Totally understandable!!! The government has made it so difficult to get any finance through on an investment.
My thoughts are this!!! Don’t let the difficulty of finance cloud the benefits it provides, it’s all about return on investment. Paying cash you get the pleasure of paying MORE tax… not something I recommend. I prefer to see an appropriate amount of leverage so it will maximise your return.
So the question of a mortgage or not is more about leverage or loan to value than risk and tax you are prepared to pay than the cash you have…
Hey, guys. Property Search,,, Think Gladfish. I’m Brett Alegre-Wood and this is Property Rant.
So today basically I don’t want to take a mortgage. A great question here. I don’t want to take a mortgage. More and more people, because of all the changes and because of the difficulty of the process and you know it’s almost like you have to remember stuff back to when you were a kid to apply for a mortgage these days. And if you get it wrong, that’s it, gone. It’s so difficult, they’ve made the process. It’s ridiculous.
Unfortunately, there’s nothing any individual can do about it. Until the government wakes up to themselves and stops being frigging monkeys and idiots because that’s what they are right now, it’s absolutely ridiculous what they’re doing and I don’t agree with it whatever. But anyway, that’s my rant. Look, anyway, the things to consider whether you should take a mortgage or not.
If you don’t take a mortgage, you for it with cash, fantastic. What it’s going to mean is if this is the rent and these are the costs, that’s the profit, and therefore that is what you’ll pay tax on. Now my alternative option, I would rather go, “You know what? I’ll take a mortgage on that, I’ll use the money that I would have paid cash for that to buy another investment, so now we’ve got two investments so I’ve diversified if you like. Then what I’ll do is I’ll potentially buy one in one area, one in another so when that area is going up, that area might not be, and vice versa.
So that’s a good portfolio strategy but also what it means is that money that I was wasting in tax and giving to those frigging monkeys that are just going to waste it on ridiculous unproductive things, it’s not getting used, it’s going back into our portfolio. Now, the question with that is then what’s the leverage or the amount of leverage, the amount of loan-to-value I should be getting. And of course, if you’re looking to pay cash, well don’t go to a high.
I would recommend 60%, if you want to be really, really conservative 50%. Because at 50%, you’re really going to be covered for a long period of time and you’re really going to… Now, if you’re playing purely for income, fine. No problems, we can do that. But there are other ways that we can do, still take a mortgage, still get a high yield, and work that out.
So speak to the team about those opportunities that you can because it’s… So it’s not just a case of saying “Right, I want cash because I’m going to make this much money each month. You have got to then take the tax off and then you see what’s left and you think “Well, actually, you know what? That versus if I did two and made this much, I’m going to end up with about the same amount of money in my pocket but I now have double the asset potentially which over… If the market rose 10%, that’s 10% increase on the doubled amount.

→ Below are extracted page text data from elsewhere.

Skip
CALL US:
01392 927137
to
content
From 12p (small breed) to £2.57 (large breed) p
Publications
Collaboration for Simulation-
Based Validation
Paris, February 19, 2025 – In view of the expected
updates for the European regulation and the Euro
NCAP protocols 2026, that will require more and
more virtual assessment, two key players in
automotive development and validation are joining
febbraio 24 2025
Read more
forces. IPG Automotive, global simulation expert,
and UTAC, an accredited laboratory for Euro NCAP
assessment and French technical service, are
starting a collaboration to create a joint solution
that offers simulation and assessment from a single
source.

So your return on investment, which should be why we’re doing this whole thing, is going to be higher. So there’s just some consideration, some basic consideration. Can you do cash? Yes, you can. We have lots of clients doing cash and in fact more and more international investors are doing cash now because they simply can’t get mortgages. I mean, it’s ridiculous the state of things now and the way things are going with the way mortgages are. And that’s not just in the UK, that’s all around. Things have tightened up which, in some ways that’s a good thing because what it’s done is tightened up where’s the market’s sort of hitting a peak so what you might find is there’s not going to be this drop, it’ll be a nice, even… A bit like this. And then back up again. Great, that’s good for that cycle. But I think the way they’re going about it is absolutely ridiculous because it’s targeting some and not others.
Corporations are almost getting away scot-free whereas individuals aren’t and that, for me, that’s not how it should be. Individuals should be getting supported. Corporations should be the ones that should be getting penalized on this.
But anyway, that’s another discussion, another rant. But guys, yeah, so cash, absolutely possible but just consider those few things.
Okay, guys. Have a great day. Live with passion.